There are now more than 2.6 million geocaches around the world, the locations of which can be found by logging onto and downloading the site’s app onto a smart phone. After that, all users need to do is pick a cache to hunt, lace up their walking shoes and set off in the direction indicated.

Caches are rated from one to five stars for difficulty and terrain. Depending on its location, finding one can involve anything from an easy stroll on city streets to a long, vigorous hike through the mountains. Caches can adhere to the original “take something, leave something” ethos, but some include log books to sign, while others merely require that a photo be taken at the location and uploaded onto the website. These days, most containers are substantially smaller and easier to hide than Ulmer’s bucket.

The app will generally get users within 10 to 20 feet of the cache, and then it’s up to them to actually find it, whether it’s hidden in a cranny between two rocks, tucked beneath a shrub or resting on a branch high up in a tree. Coded but easily decipherable clues are usually available on the website to help those who come to a dead end in their search.

In the past few years geocaching has come to Myanmar, with a handful of locations set by participants in Yangon, around Bagan and even along the Nay Pyi Taw highway. Most have been given one-star ratings, so they’re appropriate for kids and lethargic adults.
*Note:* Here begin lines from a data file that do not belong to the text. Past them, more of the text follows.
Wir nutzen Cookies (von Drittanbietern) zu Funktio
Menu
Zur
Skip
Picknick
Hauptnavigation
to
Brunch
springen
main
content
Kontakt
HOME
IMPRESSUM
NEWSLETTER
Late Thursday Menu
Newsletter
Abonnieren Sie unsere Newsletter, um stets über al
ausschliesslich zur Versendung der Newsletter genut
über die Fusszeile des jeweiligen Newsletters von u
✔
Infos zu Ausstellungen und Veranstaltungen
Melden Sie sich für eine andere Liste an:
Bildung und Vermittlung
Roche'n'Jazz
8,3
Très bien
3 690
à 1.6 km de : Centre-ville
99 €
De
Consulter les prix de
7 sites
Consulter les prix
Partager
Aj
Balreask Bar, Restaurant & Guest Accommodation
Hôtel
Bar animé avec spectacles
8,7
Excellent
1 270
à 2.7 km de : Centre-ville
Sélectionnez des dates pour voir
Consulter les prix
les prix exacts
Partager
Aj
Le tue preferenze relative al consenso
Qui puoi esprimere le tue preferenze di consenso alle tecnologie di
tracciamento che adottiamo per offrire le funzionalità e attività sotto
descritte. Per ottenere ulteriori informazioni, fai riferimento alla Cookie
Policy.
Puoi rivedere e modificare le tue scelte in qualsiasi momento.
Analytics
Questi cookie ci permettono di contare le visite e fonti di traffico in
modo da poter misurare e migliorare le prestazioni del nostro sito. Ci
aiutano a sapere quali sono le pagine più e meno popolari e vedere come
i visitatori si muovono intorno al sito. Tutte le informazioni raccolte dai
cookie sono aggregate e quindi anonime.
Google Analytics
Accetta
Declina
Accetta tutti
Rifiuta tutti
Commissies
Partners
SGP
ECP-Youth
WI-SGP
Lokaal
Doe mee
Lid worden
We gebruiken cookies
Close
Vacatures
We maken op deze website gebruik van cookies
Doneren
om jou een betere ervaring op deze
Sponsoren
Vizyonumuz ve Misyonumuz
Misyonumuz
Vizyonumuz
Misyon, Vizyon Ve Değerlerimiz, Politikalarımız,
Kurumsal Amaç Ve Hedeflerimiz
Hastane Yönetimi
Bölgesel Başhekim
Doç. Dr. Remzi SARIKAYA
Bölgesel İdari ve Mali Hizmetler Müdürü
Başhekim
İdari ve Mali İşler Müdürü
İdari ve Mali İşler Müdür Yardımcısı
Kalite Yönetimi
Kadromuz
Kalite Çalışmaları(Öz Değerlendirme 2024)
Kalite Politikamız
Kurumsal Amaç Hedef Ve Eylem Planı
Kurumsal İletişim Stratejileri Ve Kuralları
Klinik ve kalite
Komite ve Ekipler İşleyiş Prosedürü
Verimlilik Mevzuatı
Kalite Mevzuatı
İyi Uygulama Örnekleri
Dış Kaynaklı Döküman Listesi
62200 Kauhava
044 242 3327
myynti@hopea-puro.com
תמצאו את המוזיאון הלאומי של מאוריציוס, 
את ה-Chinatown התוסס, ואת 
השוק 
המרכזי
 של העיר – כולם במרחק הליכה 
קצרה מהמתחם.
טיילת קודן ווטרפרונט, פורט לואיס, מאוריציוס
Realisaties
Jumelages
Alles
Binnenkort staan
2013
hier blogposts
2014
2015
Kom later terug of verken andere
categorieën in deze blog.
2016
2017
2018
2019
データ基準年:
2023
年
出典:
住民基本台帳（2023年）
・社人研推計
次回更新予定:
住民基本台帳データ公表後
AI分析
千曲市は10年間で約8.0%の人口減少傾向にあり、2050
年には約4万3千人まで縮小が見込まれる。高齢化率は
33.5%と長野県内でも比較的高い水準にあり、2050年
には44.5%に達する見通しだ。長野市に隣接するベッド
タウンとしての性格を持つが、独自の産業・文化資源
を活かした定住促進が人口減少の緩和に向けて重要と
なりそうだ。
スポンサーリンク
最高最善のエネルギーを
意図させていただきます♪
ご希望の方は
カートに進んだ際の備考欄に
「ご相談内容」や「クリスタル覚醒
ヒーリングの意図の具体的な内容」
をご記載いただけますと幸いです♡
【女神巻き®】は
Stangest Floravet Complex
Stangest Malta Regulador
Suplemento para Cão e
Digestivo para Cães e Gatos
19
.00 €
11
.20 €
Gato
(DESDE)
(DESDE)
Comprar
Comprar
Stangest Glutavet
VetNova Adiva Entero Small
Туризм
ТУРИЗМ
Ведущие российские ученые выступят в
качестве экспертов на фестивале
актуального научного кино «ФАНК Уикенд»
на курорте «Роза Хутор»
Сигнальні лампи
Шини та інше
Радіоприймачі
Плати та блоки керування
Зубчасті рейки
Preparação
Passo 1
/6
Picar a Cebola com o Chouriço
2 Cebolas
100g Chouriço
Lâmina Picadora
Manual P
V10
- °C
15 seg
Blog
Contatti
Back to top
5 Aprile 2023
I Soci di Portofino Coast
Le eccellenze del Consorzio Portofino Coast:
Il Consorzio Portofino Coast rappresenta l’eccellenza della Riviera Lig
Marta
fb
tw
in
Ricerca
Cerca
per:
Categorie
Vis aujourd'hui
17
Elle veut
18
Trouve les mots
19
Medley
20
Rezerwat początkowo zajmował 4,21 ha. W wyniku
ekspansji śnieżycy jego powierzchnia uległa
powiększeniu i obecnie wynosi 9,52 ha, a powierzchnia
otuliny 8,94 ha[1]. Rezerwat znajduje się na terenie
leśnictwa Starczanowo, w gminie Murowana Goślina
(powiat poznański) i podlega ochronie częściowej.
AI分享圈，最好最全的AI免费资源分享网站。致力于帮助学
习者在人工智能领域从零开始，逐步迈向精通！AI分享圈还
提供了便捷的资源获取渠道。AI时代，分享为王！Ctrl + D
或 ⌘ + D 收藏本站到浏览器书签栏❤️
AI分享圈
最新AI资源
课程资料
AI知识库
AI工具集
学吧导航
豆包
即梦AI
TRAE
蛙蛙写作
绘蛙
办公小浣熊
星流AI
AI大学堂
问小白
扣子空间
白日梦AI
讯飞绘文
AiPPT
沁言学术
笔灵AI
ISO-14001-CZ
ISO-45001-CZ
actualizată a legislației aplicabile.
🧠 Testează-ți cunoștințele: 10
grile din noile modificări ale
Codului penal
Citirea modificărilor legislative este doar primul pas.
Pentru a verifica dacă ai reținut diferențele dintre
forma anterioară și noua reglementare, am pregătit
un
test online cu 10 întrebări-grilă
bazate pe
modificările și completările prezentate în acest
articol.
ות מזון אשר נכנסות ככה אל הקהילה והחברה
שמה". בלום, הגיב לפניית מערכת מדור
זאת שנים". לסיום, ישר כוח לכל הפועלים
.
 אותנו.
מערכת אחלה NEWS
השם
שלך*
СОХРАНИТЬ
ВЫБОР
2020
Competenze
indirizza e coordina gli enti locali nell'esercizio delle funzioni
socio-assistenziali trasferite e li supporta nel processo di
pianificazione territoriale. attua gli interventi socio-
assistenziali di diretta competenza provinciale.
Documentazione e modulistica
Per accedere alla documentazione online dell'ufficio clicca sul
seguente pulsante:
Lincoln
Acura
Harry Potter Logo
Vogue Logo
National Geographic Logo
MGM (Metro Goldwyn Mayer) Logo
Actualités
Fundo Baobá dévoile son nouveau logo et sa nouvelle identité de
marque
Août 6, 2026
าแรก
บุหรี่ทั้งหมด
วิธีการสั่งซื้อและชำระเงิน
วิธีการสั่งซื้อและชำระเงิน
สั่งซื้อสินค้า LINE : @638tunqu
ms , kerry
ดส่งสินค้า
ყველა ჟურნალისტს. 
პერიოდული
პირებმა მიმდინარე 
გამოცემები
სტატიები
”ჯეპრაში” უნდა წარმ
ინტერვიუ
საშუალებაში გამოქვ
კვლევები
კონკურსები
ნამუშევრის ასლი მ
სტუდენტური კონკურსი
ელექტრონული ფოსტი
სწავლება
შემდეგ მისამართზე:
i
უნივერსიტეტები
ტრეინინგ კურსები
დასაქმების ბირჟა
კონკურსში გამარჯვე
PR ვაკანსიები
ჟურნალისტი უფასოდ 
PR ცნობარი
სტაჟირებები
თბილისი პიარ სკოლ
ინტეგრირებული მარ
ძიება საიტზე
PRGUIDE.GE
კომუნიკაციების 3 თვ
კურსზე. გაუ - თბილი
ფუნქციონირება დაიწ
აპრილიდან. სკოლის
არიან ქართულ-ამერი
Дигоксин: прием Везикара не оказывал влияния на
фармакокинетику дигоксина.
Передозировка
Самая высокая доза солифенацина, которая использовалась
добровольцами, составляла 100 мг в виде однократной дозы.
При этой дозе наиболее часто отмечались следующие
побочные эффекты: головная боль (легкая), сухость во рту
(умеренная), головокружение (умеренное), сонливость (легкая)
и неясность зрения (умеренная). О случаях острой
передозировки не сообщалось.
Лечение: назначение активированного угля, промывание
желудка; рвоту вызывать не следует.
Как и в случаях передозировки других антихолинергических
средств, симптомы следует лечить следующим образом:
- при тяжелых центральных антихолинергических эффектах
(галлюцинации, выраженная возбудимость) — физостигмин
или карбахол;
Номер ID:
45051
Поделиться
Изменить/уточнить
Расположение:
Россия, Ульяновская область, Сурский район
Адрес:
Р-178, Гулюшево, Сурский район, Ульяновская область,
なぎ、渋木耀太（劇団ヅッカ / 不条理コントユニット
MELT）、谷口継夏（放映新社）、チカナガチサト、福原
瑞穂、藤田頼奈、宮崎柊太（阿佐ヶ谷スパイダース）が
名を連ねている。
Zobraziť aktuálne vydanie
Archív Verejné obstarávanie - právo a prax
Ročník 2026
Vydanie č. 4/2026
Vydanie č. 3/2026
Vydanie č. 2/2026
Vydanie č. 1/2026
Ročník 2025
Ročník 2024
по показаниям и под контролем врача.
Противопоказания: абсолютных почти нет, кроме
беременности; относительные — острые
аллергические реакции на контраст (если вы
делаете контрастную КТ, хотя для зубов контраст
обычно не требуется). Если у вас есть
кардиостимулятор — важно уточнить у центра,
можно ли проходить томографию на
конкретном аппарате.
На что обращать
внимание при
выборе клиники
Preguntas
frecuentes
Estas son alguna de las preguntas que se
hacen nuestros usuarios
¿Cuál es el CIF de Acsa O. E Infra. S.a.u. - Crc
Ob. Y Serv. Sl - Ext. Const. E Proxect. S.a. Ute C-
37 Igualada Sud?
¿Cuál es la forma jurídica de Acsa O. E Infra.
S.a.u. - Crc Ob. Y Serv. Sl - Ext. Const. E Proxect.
Downloading the app took me about 30 seconds, and upon consultation I found that the nearest cache was a mere 1.29 miles east of my downtown Yangon apartment. This prompted an exploratory stroll through Chinatown and beyond on a gloriously fresh early-monsoon morning.

As I closed in on my goal, the app counted down the distance and the map zoomed in and became more detailed. I eventually found myself within 10 feet of the cache but, anticlimactically, the precise spot lay within an area that had been cordoned off by a Yangon City Development Committee maintenance crew.

Also, there were just too many people milling about the vicinity to allow a proper search. As a rule, GPS treasure hunters want to avoid being observed by non-geocaching passersby as they remove a plastic container from its hiding place. It’s a testament to the hobby’s lofty nerd quotient (NQ) that such unwanted observers, or any other squares who aren’t hip to the geocaching craze, are referred to on the website by the term “muggles”, lifted from Harry Potter.

So, with the plastic container beyond reach, or perhaps even discovered and discarded by perplexed YCDC muggles, I used my phone to snap a photo of the location. I wasn’t too disappointed at not having found this particular “treasure” – I had enjoyed a pleasant walk through downtown Yangon on streets that were not on my regular scavenging route, including breakfast at an unfamiliar teashop. And besides, there were millions more caches out there, and a whole world to travel to find them.